About this task: Return all of the following entries as written, but without the images.

=== Task inputs ===

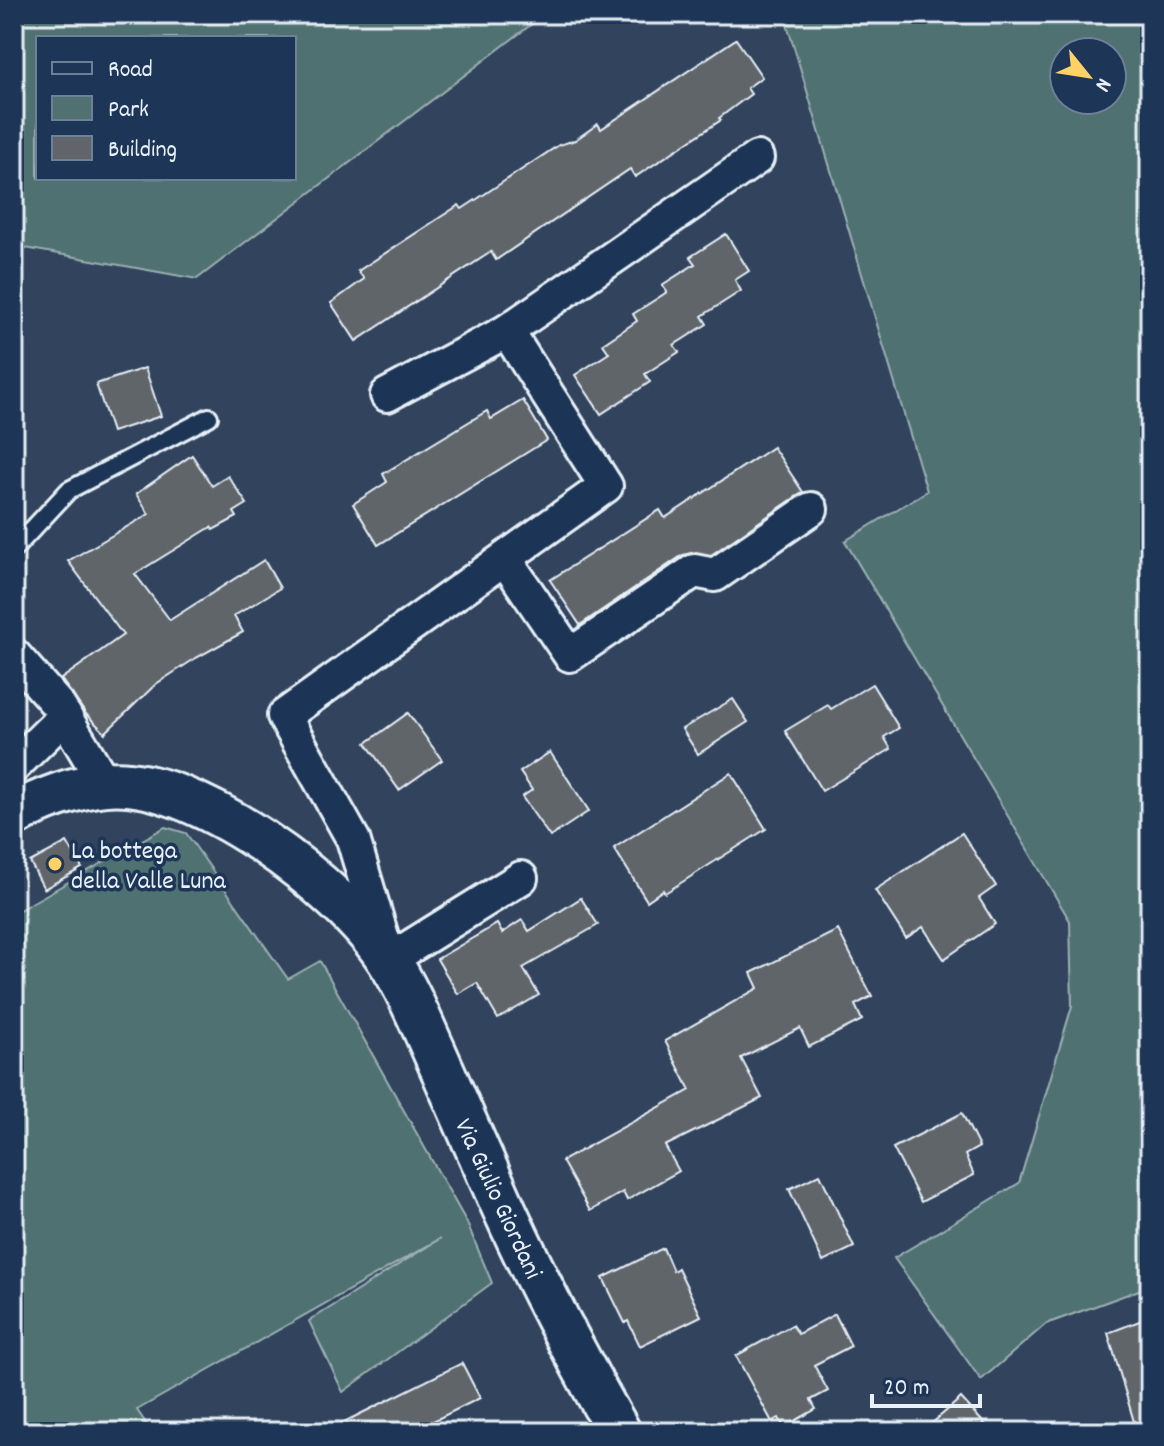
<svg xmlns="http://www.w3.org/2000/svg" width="1164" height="1446" font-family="Dekko,sans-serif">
<rect width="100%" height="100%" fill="#31435d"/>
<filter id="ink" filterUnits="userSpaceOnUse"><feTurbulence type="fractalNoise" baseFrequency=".0125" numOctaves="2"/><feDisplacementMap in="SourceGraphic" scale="16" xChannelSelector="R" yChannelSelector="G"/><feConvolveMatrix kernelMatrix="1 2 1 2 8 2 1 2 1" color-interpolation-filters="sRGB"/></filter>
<g filter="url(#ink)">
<!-- green -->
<g fill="#4f7171" stroke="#9cb1b4" stroke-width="2" fill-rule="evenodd">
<path d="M14 14H545L197 279 14 246ZM294 38V178H38V38Z"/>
<path d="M784 14H1150V1286L1046 1324 981 1380 894 1258 1019 1183 1072 1006 1070 921 845 541 927 491ZM1112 52V100H1064V52Z"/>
<path d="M165 827 186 833 288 979 320 961 467 1223 492 1283 343 1392 309 1321 441 1238 137 1410 152 1432H14V913Z"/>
</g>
<!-- building -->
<g fill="#61656b" stroke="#e8f1f8" stroke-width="2">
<path d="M736 39 762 77 747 88 751 94 719 118 721 120 635 177 630 169 496 260 491 252 356 341 331 303 364 279 358 271 459 205 462 209 559 145 575 140 598 124 601 129Z"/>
<path d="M726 234 749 271 735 280 741 291 702 316 707 324 674 345 679 352 645 374 650 382 601 414 575 375 609 353 603 344 637 321 633 314 667 292 662 285 695 264 690 257Z"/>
<path d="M145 368 161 416 112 432 96 384Z"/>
<path d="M523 400 547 440 378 545 353 504 387 482 383 474 452 432 487 411 491 419Z"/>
<path d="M773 447 803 492 711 555 696 552 683 555 580 625 550 580 660 510 665 518Z"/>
<path d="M192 455 212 486 228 476 247 504 234 512 237 517 213 530 211 527 135 574 170 620 264 560 280 588 234 616 243 632 196 658 156 684 105 733 86 714 61 679 123 635 68 561 149 514 136 494Z"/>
<path d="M872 684 899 728 884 737 891 749 822 791 785 731 828 705 831 709Z"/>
<path d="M733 699 748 722 698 754 682 729Z"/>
<path d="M408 713 442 760 399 790 366 743Z"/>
<path d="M550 752 589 811 550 837 522 797 532 790 520 772Z"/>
<path d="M731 773 766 829 665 893 663 890 647 901 614 848Z"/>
<path d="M962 833 996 886 979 898 995 924 944 959 923 927 906 938 875 890Z"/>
<path d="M67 842 82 868 44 889 30 862Z"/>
<path d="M581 898 598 925 523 968 539 995 498 1019 477 983 458 994 437 959 497 924 502 933 522 920 529 931Z"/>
<path d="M838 930 872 996 855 1005 862 1020 809 1047 800 1028 741 1058 762 1098 665 1146 679 1171 627 1200 623 1192 590 1211 562 1161 690 1090 665 1041 758 988 751 973Z"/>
<path d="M962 1113 979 1147 965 1155 974 1175 921 1202 893 1148Z"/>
<path d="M820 1174 854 1247 823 1262 789 1189Z"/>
<path d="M663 1248 673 1271 678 1268 701 1316 640 1346 628 1321 625 1323 603 1278Z"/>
<path d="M835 1314 851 1346 814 1365 828 1391 811 1400 816 1409 784 1427 779 1418 772 1422 736 1356 792 1325 798 1334Z"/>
<path d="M1150 1317V1432H1137L1108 1333Z"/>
<path d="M462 1363 480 1398 411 1432H324Z"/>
<path d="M961 1398 992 1432H922Z"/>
</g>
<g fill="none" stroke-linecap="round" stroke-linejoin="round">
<!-- service casing -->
<g stroke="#e8f1f8" stroke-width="22">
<path id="service" d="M14 549 69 490 209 417"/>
</g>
<!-- minor casing -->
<g stroke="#e8f1f8" stroke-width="38">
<g id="minor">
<path d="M387 395 507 331"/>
<path d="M505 559 570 655 694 571 715 575 811 509"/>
<path d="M14 655 58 705 105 784"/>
<path d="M14 766 65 716"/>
<path d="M521 878 389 960 353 839 284 716 606 486 507 331 757 158"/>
</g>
</g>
<!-- tertiary casing -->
<g stroke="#e8f1f8" stroke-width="48">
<path id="tertiary" d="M14 815C39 800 75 787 105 784 193 774 342 888 388 959 407 988 420 1020 434 1051 454 1096 473 1140 493 1184 530 1269 573 1351 619 1432"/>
</g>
<!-- service -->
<use href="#service" stroke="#1d3557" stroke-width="16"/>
<!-- minor -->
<use href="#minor" stroke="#1d3557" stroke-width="32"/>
<!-- tertiary -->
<use href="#tertiary" stroke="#1d3557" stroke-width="42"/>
</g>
</g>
<!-- markers -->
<circle fill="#ffd166" stroke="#1d3557" stroke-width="3" cx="55" cy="864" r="8"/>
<g text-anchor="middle" stroke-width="7" stroke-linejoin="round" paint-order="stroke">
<!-- poi labels -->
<g font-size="26" fill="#e8f1f8" stroke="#1d3557" text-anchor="start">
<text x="71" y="858">La bottega<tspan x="71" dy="30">della Valle Luna</tspan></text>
</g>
<!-- street labels -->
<g font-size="26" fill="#e8f1f8" stroke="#1d3557">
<text transform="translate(500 1198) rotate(65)" y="9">Via Giulio Giordani</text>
</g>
</g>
<!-- margin -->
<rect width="1164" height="1446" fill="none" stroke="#1d3557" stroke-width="48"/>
<rect x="24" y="24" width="1116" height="1398" fill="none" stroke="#e8f1f8" stroke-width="3" filter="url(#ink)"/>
<!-- legend -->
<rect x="36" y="36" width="260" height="144" fill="#1d3557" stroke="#6e8097" stroke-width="2"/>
<rect x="52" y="62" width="40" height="12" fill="#1d3557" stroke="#6e8097" stroke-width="2"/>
<text x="108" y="76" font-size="24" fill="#e8f1f8">Road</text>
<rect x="52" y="96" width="40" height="24" fill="#4f7171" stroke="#6e8097" stroke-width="2"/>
<text x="108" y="116" font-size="24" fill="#e8f1f8">Park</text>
<rect x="52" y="136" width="40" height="24" fill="#61656b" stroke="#6e8097" stroke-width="2"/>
<text x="108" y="156" font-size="24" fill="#e8f1f8">Building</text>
<!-- north arrow -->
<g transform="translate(1088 76) rotate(120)"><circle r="38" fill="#1d3557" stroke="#6e8097" stroke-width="2"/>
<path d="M0-6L14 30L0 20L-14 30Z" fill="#ffd166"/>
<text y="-12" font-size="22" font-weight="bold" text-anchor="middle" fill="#e8f1f8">N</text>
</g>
<!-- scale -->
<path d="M872 1394v12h108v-12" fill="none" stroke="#e8f1f8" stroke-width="4"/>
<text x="884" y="1394" font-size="24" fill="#e8f1f8" stroke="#1d3557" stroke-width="6" paint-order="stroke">20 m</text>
</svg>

===

Solution for this task:
<svg xmlns="http://www.w3.org/2000/svg" width="1164" height="1446" font-family="Dekko,sans-serif">
<rect width="100%" height="100%" fill="#31435d"/>
<filter id="ink" filterUnits="userSpaceOnUse"><feTurbulence type="fractalNoise" baseFrequency=".0125" numOctaves="2"/><feDisplacementMap in="SourceGraphic" scale="16" xChannelSelector="R" yChannelSelector="G"/><feConvolveMatrix kernelMatrix="1 2 1 2 8 2 1 2 1" color-interpolation-filters="sRGB"/></filter>
<g filter="url(#ink)">
<!-- green -->
<g fill="#4f7171" stroke="#9cb1b4" stroke-width="2" fill-rule="evenodd">
<path d="M14 14H545L197 279 14 246ZM294 38V178H38V38Z"/>
<path d="M784 14H1150V1286L1046 1324 981 1380 894 1258 1019 1183 1072 1006 1070 921 845 541 927 491ZM1112 52V100H1064V52Z"/>
<path d="M165 827 186 833 288 979 320 961 467 1223 492 1283 343 1392 309 1321 441 1238 137 1410 152 1432H14V913Z"/>
</g>
<!-- building -->
<g fill="#61656b" stroke="#e8f1f8" stroke-width="2">
<path d="M736 39 762 77 747 88 751 94 719 118 721 120 635 177 630 169 496 260 491 252 356 341 331 303 364 279 358 271 459 205 462 209 559 145 575 140 598 124 601 129Z"/>
<path d="M726 234 749 271 735 280 741 291 702 316 707 324 674 345 679 352 645 374 650 382 601 414 575 375 609 353 603 344 637 321 633 314 667 292 662 285 695 264 690 257Z"/>
<path d="M145 368 161 416 112 432 96 384Z"/>
<path d="M523 400 547 440 378 545 353 504 387 482 383 474 452 432 487 411 491 419Z"/>
<path d="M773 447 803 492 711 555 696 552 683 555 580 625 550 580 660 510 665 518Z"/>
<path d="M192 455 212 486 228 476 247 504 234 512 237 517 213 530 211 527 135 574 170 620 264 560 280 588 234 616 243 632 196 658 156 684 105 733 86 714 61 679 123 635 68 561 149 514 136 494Z"/>
<path d="M872 684 899 728 884 737 891 749 822 791 785 731 828 705 831 709Z"/>
<path d="M733 699 748 722 698 754 682 729Z"/>
<path d="M408 713 442 760 399 790 366 743Z"/>
<path d="M550 752 589 811 550 837 522 797 532 790 520 772Z"/>
<path d="M731 773 766 829 665 893 663 890 647 901 614 848Z"/>
<path d="M962 833 996 886 979 898 995 924 944 959 923 927 906 938 875 890Z"/>
<path d="M67 842 82 868 44 889 30 862Z"/>
<path d="M581 898 598 925 523 968 539 995 498 1019 477 983 458 994 437 959 497 924 502 933 522 920 529 931Z"/>
<path d="M838 930 872 996 855 1005 862 1020 809 1047 800 1028 741 1058 762 1098 665 1146 679 1171 627 1200 623 1192 590 1211 562 1161 690 1090 665 1041 758 988 751 973Z"/>
<path d="M962 1113 979 1147 965 1155 974 1175 921 1202 893 1148Z"/>
<path d="M820 1174 854 1247 823 1262 789 1189Z"/>
<path d="M663 1248 673 1271 678 1268 701 1316 640 1346 628 1321 625 1323 603 1278Z"/>
<path d="M835 1314 851 1346 814 1365 828 1391 811 1400 816 1409 784 1427 779 1418 772 1422 736 1356 792 1325 798 1334Z"/>
<path d="M1150 1317V1432H1137L1108 1333Z"/>
<path d="M462 1363 480 1398 411 1432H324Z"/>
<path d="M961 1398 992 1432H922Z"/>
</g>
<g fill="none" stroke-linecap="round" stroke-linejoin="round">
<!-- service casing -->
<g stroke="#e8f1f8" stroke-width="22">
<path id="service" d="M14 549 69 490 209 417"/>
</g>
<!-- minor casing -->
<g stroke="#e8f1f8" stroke-width="38">
<g id="minor">
<path d="M387 395 507 331"/>
<path d="M505 559 570 655 694 571 715 575 811 509"/>
<path d="M14 655 58 705 105 784"/>
<path d="M14 766 65 716"/>
<path d="M521 878 389 960 353 839 284 716 606 486 507 331 757 158"/>
</g>
</g>
<!-- tertiary casing -->
<g stroke="#e8f1f8" stroke-width="48">
<path id="tertiary" d="M14 815C39 800 75 787 105 784 193 774 342 888 388 959 407 988 420 1020 434 1051 454 1096 473 1140 493 1184 530 1269 573 1351 619 1432"/>
</g>
<!-- service -->
<use href="#service" stroke="#1d3557" stroke-width="16"/>
<!-- minor -->
<use href="#minor" stroke="#1d3557" stroke-width="32"/>
<!-- tertiary -->
<use href="#tertiary" stroke="#1d3557" stroke-width="42"/>
</g>
</g>
<!-- markers -->
<circle fill="#ffd166" stroke="#1d3557" stroke-width="3" cx="55" cy="864" r="8"/>
<g text-anchor="middle" stroke-width="7" stroke-linejoin="round" paint-order="stroke">
<!-- poi labels -->
<g font-size="26" fill="#e8f1f8" stroke="#1d3557" text-anchor="start">
<text x="71" y="858">La bottega<tspan x="71" dy="30">della Valle Luna</tspan></text>
</g>
<!-- street labels -->
<g font-size="26" fill="#e8f1f8" stroke="#1d3557">
<text transform="translate(500 1198) rotate(65)" y="9">Via Giulio Giordani</text>
</g>
</g>
<!-- margin -->
<rect width="1164" height="1446" fill="none" stroke="#1d3557" stroke-width="48"/>
<rect x="24" y="24" width="1116" height="1398" fill="none" stroke="#e8f1f8" stroke-width="3" filter="url(#ink)"/>
<!-- legend -->
<rect x="36" y="36" width="260" height="144" fill="#1d3557" stroke="#6e8097" stroke-width="2"/>
<rect x="52" y="62" width="40" height="12" fill="#1d3557" stroke="#6e8097" stroke-width="2"/>
<text x="108" y="76" font-size="24" fill="#e8f1f8">Road</text>
<rect x="52" y="96" width="40" height="24" fill="#4f7171" stroke="#6e8097" stroke-width="2"/>
<text x="108" y="116" font-size="24" fill="#e8f1f8">Park</text>
<rect x="52" y="136" width="40" height="24" fill="#61656b" stroke="#6e8097" stroke-width="2"/>
<text x="108" y="156" font-size="24" fill="#e8f1f8">Building</text>
<!-- north arrow -->
<g transform="translate(1088 76) rotate(120)"><circle r="38" fill="#1d3557" stroke="#6e8097" stroke-width="2"/>
<path d="M0-6L14 30L0 20L-14 30Z" fill="#ffd166"/>
<text y="-12" font-size="22" font-weight="bold" text-anchor="middle" fill="#e8f1f8">N</text>
</g>
<!-- scale -->
<path d="M872 1394v12h108v-12" fill="none" stroke="#e8f1f8" stroke-width="4"/>
<text x="884" y="1394" font-size="24" fill="#e8f1f8" stroke="#1d3557" stroke-width="6" paint-order="stroke">20 m</text>
</svg>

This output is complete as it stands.